Das verdeutlicht die Formel: Leid = Schmerz × Widerstand
Leiden entsteht, wenn wir innerlich mit der Erfahrung in Widerstand gehen. Mit Achtsamkeit können wir diesen Widerstand auflösen und unser inneres Gleichgewicht bewahren.
Akzeptanz und Gleichmut
Eine der zentralen Haltungen in der Achtsamkeitspraxis ist Akzeptanz. Sie lädt uns ein, mit dem Fluss des Lebens in Einklang zu kommen. Freude und Leid, Lob und Tadel, Erfolg und Rückschritt – all diese Erfahrungen gehören untrennbar zum Leben.
Unsere Aufgabe ist es nicht, uns an das Angenehme zu klammern oder das Unangenehme von uns zu stoßen. Vielmehr geht es darum, eine Haltung des Gleichmuts zu kultivieren.
Mit Gleichmut können wir angenehme Erfahrungen genießen, ohne unseren inneren Frieden davon abhängig zu machen, dass sie bleiben. Gleichzeitig lernen wir, unangenehme Erfahrungen anzunehmen und sie als Möglichkeiten für Wachstum zu sehen.

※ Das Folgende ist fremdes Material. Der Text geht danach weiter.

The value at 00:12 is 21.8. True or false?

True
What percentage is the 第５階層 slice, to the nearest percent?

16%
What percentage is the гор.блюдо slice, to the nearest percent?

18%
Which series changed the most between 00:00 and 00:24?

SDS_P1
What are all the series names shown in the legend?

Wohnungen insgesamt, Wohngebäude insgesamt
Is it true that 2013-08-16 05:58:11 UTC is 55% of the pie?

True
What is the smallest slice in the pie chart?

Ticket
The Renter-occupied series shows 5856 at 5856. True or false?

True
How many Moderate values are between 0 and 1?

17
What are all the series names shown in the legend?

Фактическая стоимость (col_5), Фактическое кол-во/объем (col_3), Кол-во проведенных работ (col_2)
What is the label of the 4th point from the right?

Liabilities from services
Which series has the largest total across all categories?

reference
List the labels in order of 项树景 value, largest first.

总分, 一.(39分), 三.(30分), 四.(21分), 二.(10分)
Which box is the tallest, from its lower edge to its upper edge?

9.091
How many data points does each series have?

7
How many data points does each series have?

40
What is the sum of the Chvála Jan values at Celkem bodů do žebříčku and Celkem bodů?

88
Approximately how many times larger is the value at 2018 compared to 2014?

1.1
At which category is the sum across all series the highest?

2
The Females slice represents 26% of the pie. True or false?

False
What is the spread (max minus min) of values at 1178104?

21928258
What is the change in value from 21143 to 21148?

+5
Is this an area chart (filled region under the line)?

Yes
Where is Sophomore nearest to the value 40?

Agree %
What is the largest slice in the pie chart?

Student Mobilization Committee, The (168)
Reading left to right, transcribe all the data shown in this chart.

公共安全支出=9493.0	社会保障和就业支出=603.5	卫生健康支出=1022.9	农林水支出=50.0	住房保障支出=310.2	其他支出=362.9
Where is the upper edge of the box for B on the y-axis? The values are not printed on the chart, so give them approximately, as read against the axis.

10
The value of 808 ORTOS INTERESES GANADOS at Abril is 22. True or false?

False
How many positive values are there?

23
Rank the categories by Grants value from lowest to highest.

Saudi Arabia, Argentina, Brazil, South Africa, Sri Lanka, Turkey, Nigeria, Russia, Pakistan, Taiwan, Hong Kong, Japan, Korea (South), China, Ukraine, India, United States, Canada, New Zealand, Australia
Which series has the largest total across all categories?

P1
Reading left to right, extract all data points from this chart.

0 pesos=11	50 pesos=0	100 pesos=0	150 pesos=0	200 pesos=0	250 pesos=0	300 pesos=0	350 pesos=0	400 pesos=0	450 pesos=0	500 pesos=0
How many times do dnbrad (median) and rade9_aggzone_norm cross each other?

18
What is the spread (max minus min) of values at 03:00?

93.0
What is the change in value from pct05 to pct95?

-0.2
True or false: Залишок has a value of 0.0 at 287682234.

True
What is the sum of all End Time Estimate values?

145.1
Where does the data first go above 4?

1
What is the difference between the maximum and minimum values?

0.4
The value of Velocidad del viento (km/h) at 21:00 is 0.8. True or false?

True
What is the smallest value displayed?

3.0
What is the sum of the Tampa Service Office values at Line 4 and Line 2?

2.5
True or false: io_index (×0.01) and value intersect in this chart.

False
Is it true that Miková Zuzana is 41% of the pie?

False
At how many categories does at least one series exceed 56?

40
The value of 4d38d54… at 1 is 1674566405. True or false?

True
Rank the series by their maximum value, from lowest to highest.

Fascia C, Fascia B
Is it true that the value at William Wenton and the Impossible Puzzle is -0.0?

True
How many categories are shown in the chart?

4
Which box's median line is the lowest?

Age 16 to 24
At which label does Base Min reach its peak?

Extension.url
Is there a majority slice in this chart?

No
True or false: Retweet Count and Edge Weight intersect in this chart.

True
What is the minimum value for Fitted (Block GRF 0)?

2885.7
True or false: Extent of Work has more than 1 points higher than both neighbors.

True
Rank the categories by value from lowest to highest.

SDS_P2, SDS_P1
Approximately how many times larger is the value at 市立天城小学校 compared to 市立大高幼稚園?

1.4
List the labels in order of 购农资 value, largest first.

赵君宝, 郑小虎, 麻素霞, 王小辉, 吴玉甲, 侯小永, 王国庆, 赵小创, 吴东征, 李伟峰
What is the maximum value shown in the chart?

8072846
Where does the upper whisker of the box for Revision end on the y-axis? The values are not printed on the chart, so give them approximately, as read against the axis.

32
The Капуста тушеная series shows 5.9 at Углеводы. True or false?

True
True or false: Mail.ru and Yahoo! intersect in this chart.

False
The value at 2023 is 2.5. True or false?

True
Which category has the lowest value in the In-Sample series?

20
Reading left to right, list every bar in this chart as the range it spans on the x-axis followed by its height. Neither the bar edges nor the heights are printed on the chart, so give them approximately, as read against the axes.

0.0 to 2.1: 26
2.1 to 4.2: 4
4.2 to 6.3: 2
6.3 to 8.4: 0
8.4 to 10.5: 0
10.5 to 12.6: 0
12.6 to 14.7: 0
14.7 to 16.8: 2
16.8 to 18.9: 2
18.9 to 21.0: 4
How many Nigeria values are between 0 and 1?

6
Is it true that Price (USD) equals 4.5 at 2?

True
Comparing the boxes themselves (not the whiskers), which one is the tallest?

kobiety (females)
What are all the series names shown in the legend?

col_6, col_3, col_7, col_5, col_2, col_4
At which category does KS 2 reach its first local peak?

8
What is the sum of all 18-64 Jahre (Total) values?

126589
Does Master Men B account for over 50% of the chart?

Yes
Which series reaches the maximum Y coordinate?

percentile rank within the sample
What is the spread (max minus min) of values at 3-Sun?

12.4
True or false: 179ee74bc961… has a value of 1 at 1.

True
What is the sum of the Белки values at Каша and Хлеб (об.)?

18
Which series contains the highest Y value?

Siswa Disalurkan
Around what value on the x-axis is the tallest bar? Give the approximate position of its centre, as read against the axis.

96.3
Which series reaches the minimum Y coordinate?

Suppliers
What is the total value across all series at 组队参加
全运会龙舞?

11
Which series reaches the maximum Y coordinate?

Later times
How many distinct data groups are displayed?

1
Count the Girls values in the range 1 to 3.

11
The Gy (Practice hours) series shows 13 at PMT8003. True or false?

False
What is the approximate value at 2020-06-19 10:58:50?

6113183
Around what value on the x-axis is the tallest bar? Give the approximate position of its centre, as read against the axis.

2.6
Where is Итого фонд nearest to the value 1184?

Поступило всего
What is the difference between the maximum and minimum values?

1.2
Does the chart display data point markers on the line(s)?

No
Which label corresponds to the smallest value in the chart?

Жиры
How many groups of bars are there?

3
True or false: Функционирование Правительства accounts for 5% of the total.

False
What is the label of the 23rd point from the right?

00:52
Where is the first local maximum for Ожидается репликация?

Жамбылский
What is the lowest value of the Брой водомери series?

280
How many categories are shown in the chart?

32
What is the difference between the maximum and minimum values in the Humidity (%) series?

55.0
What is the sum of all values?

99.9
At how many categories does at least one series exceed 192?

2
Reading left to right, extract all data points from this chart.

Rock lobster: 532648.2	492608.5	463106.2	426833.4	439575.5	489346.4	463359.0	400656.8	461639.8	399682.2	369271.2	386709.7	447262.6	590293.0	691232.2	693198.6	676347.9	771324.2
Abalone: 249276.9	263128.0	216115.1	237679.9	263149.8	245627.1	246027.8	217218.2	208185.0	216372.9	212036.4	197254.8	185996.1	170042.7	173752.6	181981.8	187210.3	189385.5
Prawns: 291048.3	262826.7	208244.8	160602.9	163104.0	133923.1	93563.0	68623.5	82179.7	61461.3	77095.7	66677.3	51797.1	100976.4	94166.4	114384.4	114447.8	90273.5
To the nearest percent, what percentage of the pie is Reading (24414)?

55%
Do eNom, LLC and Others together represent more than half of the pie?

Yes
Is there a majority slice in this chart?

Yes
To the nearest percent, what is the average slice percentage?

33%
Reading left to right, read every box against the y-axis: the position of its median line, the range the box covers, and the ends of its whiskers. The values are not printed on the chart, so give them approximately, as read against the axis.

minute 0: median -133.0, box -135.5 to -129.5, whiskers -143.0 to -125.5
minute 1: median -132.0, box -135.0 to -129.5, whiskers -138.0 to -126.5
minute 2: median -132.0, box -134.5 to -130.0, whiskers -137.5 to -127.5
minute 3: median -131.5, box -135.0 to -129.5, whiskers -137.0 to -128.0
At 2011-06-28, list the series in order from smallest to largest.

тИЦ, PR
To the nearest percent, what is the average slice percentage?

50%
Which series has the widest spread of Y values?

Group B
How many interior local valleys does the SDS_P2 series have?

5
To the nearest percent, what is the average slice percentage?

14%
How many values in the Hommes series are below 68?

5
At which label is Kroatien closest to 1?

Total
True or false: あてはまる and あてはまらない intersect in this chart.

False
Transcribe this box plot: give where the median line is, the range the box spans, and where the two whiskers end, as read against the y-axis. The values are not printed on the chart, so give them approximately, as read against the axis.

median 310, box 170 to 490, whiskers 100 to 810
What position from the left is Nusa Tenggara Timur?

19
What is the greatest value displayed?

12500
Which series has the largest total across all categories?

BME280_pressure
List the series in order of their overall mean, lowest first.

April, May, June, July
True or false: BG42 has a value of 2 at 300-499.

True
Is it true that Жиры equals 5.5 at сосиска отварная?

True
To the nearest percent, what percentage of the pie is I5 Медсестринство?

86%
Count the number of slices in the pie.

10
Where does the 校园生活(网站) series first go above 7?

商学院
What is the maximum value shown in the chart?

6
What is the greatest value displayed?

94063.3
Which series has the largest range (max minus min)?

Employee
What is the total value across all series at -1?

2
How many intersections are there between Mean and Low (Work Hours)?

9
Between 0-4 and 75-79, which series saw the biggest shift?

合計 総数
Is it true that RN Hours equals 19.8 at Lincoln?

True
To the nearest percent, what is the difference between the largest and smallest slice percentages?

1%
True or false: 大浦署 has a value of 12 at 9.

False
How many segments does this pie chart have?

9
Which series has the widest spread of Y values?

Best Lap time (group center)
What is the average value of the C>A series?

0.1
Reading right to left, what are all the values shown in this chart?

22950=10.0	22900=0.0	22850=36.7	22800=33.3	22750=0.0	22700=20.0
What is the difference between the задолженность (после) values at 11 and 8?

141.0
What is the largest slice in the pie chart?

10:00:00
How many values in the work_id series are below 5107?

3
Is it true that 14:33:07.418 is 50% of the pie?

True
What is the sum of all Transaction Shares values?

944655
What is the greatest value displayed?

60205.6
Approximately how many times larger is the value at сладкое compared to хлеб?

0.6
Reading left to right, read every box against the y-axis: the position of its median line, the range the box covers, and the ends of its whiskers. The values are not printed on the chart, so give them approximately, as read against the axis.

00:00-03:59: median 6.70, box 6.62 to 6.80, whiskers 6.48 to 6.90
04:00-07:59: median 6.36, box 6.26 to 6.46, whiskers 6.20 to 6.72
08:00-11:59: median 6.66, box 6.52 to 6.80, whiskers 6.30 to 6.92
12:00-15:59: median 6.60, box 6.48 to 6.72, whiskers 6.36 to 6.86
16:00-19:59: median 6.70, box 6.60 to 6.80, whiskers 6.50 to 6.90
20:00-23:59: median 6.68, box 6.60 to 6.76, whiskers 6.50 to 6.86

Akzeptanz wird oft missverstanden, als sollten wir alles einfach hinnehmen. Doch Akzeptanz bedeutet nicht Gleichgültigkeit. Es geht nicht darum, unheilsames Verhalten und Ungerechtigkeiten zu akzeptieren und dagegen nichts zu unternehmen. Sie bedeutet, das Leben mit wachem Geist und offenem Herzen anzunehmen – und von hier aus weise zu handeln.
Die Metapher des Düngers
Unangenehme Erfahrungen können wir als Dünger für unser Wachstum sehen. Sie sind der nährende Boden, aus dem Mitgefühl, Weisheit und innere Stärke hervorgehen.
Die Geschichte vom Dung und den Blumen zeigt dies auf schöne Weise:
Ein Mann fand jeden Morgen vor seinem Haus einen Haufen Pferdemist. Zunächst ärgerte er sich darüber, doch dann begann er, den Mist in seinen Garten zu bringen und als Dünger zu verwenden. Mit der Zeit wuchsen dort die schönsten Blumen, zur Bewunderung aller Nachbarn.
Diese Geschichte erinnert uns daran, dass wir entscheiden können, wie wir mit Herausforderungen umgehen. Mit Achtsamkeit können wir unsere schwierigen Erfahrungen annehmen und sie kreativ nutzen, um zu wachsen.
Thich Nhat Hanh sagte dazu sinngemäß:
„Ohne Schlamm gibt es keine Lotusblüten.“
Der Lotus, eine der schönsten und reinsten Blumen, wächst nur, weil er im nährstoffreichen Schlamm wurzelt. Ohne den Schlamm gäbe es keinen Lotus. Genauso können wir lernen, unseren eigenen „Schlamm“ – unsere schwierigen Erfahrungen – anzunehmen und ihn als Boden für Wachstum und Einsicht zu nutzen.
Vielleicht magst du dich an eine herausfordernde Situation erinnern, die dich im Nachhinein hat wachsen lassen. Welche Stärke oder Einsicht konntest du daraus gewinnen? Oft sind es gerade diese Erfahrungen, die uns helfen, die Tiefe und Schönheit des Lebens besser zu verstehen.